(Saved entries)
┏━━

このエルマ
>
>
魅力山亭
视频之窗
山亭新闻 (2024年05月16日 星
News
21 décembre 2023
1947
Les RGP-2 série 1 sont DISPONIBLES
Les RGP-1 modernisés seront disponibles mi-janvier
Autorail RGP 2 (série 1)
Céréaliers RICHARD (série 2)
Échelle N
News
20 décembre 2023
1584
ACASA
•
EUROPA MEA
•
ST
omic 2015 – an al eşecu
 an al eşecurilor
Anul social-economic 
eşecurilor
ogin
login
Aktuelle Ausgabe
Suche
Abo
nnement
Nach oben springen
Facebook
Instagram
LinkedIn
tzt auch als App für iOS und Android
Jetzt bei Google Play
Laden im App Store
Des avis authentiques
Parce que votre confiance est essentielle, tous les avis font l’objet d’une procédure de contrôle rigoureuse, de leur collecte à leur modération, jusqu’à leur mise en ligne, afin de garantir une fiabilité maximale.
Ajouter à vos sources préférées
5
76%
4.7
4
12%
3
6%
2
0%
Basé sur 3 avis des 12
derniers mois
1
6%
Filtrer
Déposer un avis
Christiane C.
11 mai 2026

┗━━
┏━━

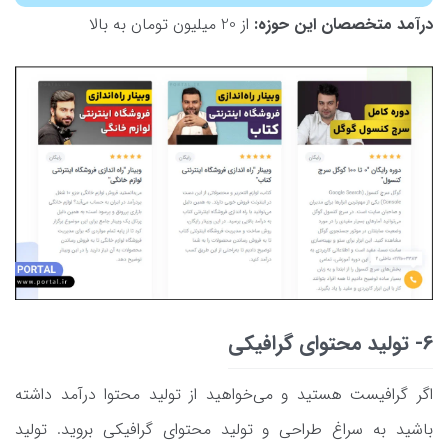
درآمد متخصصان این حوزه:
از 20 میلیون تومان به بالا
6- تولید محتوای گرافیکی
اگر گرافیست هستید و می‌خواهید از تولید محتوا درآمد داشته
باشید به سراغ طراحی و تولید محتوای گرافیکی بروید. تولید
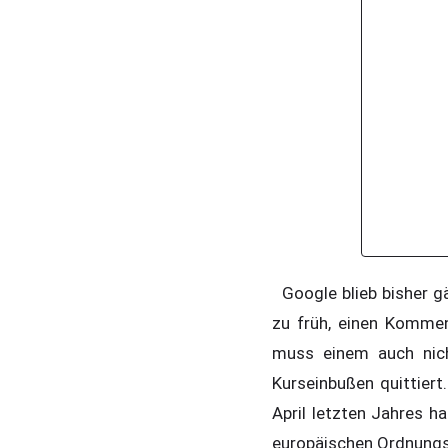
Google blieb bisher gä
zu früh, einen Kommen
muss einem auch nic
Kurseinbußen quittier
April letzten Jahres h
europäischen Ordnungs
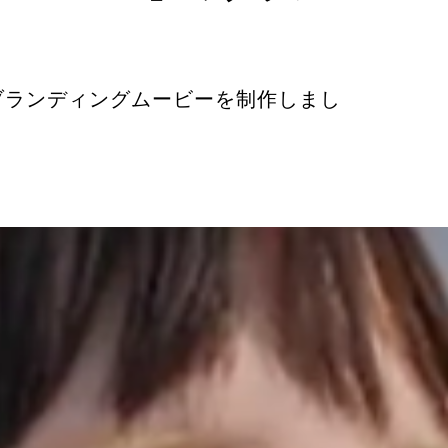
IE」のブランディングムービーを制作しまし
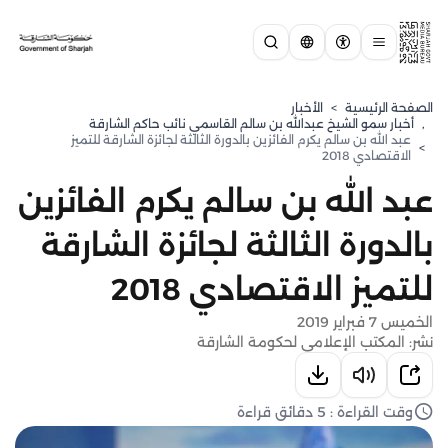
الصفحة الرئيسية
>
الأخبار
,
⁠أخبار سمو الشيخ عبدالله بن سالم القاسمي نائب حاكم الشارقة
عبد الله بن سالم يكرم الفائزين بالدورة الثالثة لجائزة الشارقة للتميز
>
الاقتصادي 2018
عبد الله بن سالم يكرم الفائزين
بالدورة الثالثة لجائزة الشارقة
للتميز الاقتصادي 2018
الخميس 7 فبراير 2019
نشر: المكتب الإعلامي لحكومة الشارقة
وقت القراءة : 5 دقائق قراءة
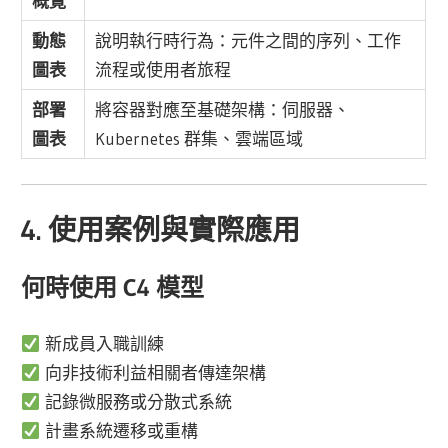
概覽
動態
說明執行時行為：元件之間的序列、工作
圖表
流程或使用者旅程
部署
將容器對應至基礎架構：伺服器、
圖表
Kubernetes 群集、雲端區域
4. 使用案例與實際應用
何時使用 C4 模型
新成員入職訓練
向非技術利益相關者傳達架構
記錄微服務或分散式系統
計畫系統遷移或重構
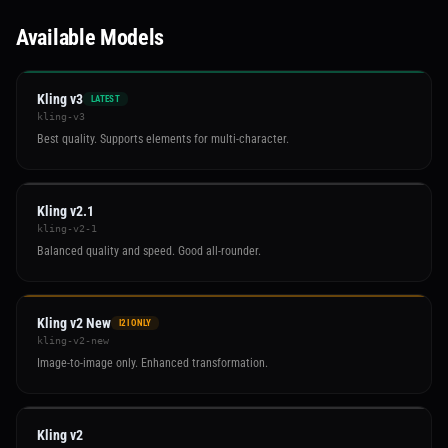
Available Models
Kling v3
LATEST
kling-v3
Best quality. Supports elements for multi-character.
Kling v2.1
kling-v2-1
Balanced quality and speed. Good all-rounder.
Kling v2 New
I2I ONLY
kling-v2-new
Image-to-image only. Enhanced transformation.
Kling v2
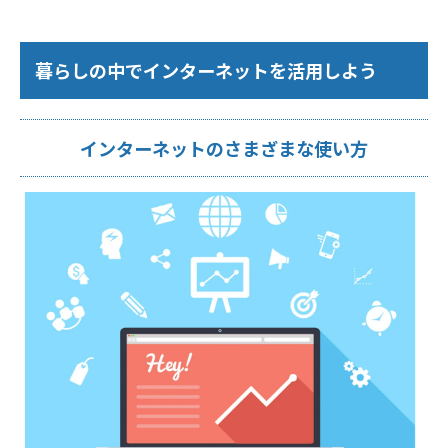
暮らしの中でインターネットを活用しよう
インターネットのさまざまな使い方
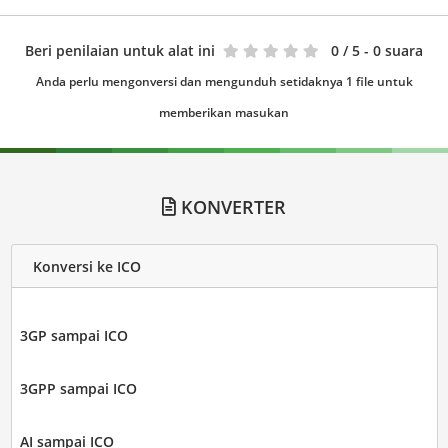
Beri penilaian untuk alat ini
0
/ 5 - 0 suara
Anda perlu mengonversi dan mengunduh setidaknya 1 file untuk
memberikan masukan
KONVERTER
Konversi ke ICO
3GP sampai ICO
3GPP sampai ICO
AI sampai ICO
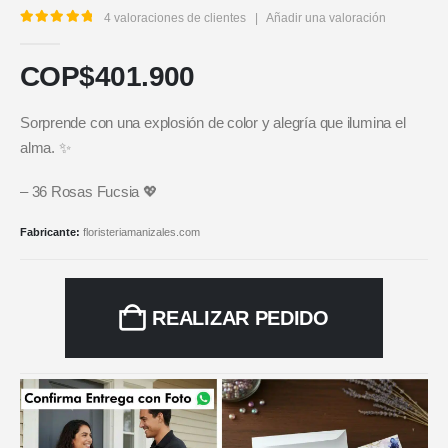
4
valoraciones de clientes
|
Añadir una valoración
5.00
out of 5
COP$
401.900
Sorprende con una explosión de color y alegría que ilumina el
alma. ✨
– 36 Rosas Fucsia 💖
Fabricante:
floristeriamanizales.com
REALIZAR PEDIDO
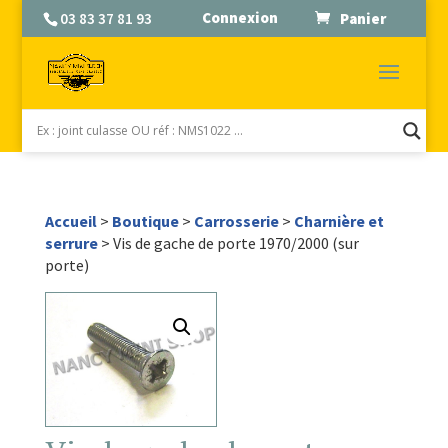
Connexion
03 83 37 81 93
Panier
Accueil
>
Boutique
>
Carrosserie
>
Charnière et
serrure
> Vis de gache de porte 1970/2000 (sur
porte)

┗━━
┏━━

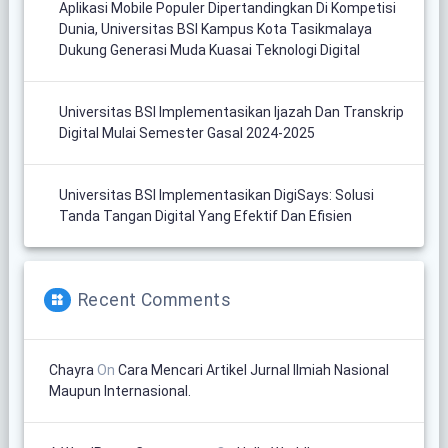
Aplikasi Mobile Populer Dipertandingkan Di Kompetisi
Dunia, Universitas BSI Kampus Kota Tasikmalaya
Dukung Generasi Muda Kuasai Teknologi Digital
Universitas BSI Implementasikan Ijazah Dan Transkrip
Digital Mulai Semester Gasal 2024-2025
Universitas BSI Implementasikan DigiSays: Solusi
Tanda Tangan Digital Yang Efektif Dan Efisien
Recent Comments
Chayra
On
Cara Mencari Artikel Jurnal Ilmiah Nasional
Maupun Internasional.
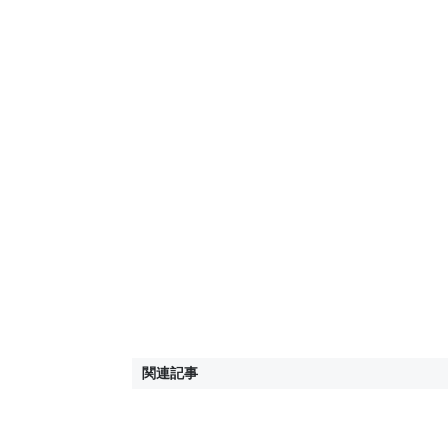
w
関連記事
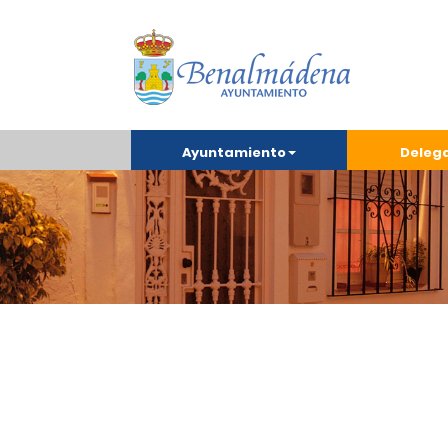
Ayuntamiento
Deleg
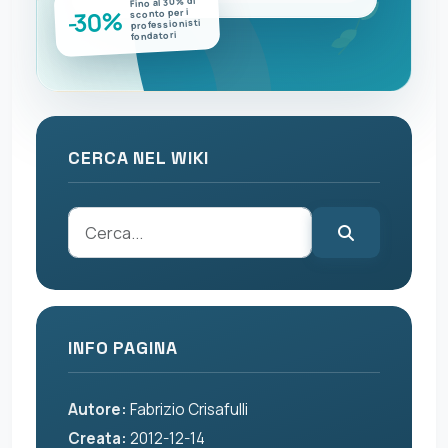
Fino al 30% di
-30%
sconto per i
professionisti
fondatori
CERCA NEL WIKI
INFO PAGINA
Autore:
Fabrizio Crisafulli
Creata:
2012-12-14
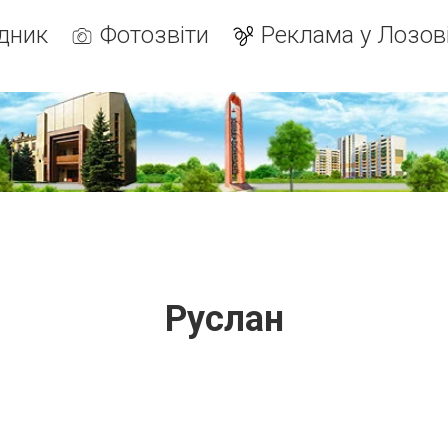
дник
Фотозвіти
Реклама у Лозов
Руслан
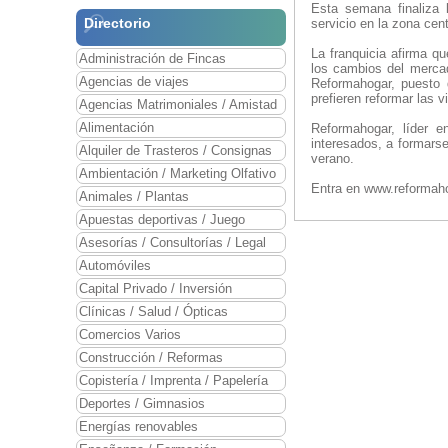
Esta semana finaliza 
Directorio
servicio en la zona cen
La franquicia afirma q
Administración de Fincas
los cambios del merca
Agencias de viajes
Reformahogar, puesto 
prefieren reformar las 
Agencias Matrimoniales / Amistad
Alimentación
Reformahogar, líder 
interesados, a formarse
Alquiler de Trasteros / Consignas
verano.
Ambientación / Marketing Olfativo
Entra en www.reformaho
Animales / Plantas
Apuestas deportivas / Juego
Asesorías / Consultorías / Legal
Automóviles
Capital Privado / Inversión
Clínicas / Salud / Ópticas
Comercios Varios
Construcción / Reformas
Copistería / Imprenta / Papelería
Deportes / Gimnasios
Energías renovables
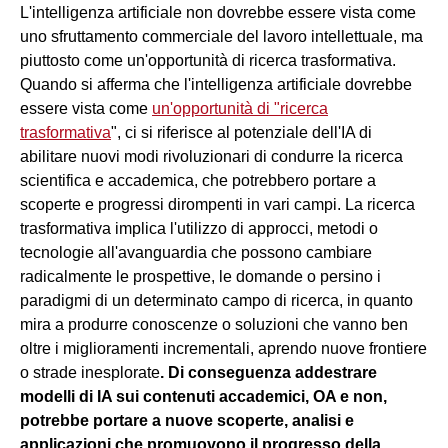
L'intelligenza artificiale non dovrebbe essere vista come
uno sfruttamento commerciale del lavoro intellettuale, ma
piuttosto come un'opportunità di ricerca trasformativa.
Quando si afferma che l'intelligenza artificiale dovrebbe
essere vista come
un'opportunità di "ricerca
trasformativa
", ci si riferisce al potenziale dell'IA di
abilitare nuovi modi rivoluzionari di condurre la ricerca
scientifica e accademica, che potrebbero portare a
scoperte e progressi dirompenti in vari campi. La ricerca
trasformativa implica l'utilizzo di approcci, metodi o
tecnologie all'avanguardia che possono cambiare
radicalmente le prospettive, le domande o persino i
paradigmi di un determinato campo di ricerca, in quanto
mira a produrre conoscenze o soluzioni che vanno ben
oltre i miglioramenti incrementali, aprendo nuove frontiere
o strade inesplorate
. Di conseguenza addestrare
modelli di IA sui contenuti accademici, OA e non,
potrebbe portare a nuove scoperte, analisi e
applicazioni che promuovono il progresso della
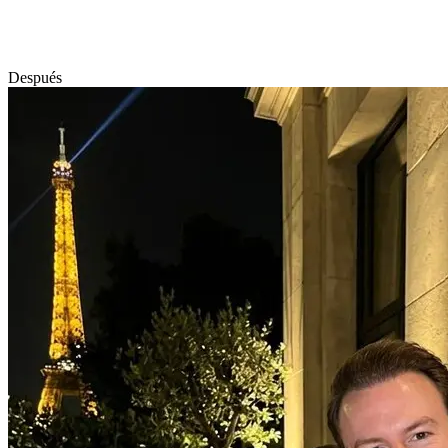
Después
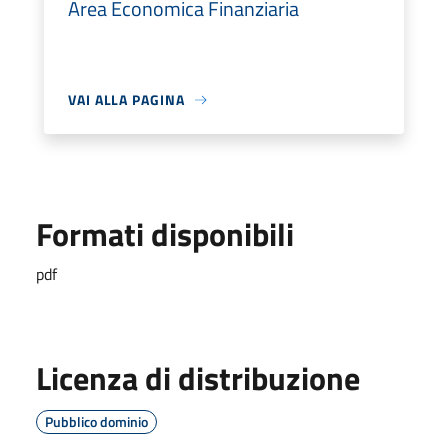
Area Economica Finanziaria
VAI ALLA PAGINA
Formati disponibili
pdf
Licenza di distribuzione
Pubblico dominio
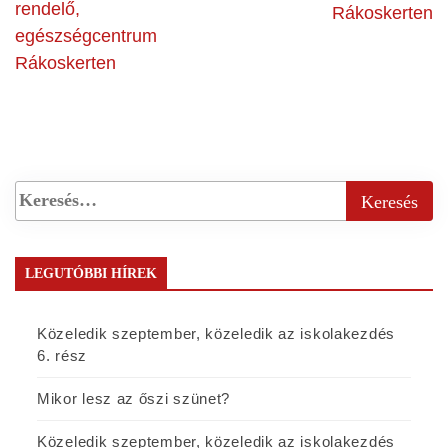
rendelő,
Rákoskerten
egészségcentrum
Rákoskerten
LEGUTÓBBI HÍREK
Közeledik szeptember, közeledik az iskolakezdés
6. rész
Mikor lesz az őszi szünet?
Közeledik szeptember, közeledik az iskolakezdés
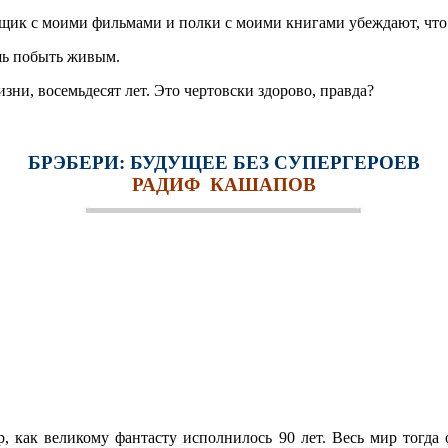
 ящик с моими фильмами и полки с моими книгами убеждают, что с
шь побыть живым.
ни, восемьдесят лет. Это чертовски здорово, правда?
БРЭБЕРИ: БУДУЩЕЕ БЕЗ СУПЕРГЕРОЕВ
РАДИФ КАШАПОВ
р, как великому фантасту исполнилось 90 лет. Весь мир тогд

┗━━

*Problem details*: Can you update everything from the line containing "Available Models" down to the line containing "REALIZAR PEDIDO", both included, so that "ICO" becomes "PNG" and nothing else changes? Omit the pictures from your answer.

*Answer for this exercise*:
Available Models
Kling v3
LATEST
kling-v3
Best quality. Supports elements for multi-character.
Kling v2.1
kling-v2-1
Balanced quality and speed. Good all-rounder.
Kling v2 New
I2I ONLY
kling-v2-new
Image-to-image only. Enhanced transformation.
Kling v2
暮らしの中でインターネットを活用しよう
インターネットのさまざまな使い方
Beri penilaian untuk alat ini
0
/ 5 - 0 suara
Anda perlu mengonversi dan mengunduh setidaknya 1 file untuk
memberikan masukan
KONVERTER
Konversi ke PNG
3GP sampai PNG
3GPP sampai PNG
AI sampai PNG
4
valoraciones de clientes
|
Añadir una valoración
5.00
out of 5
COP$
401.900
Sorprende con una explosión de color y alegría que ilumina el
alma. ✨
– 36 Rosas Fucsia 💖
Fabricante:
floristeriamanizales.com
REALIZAR PEDIDO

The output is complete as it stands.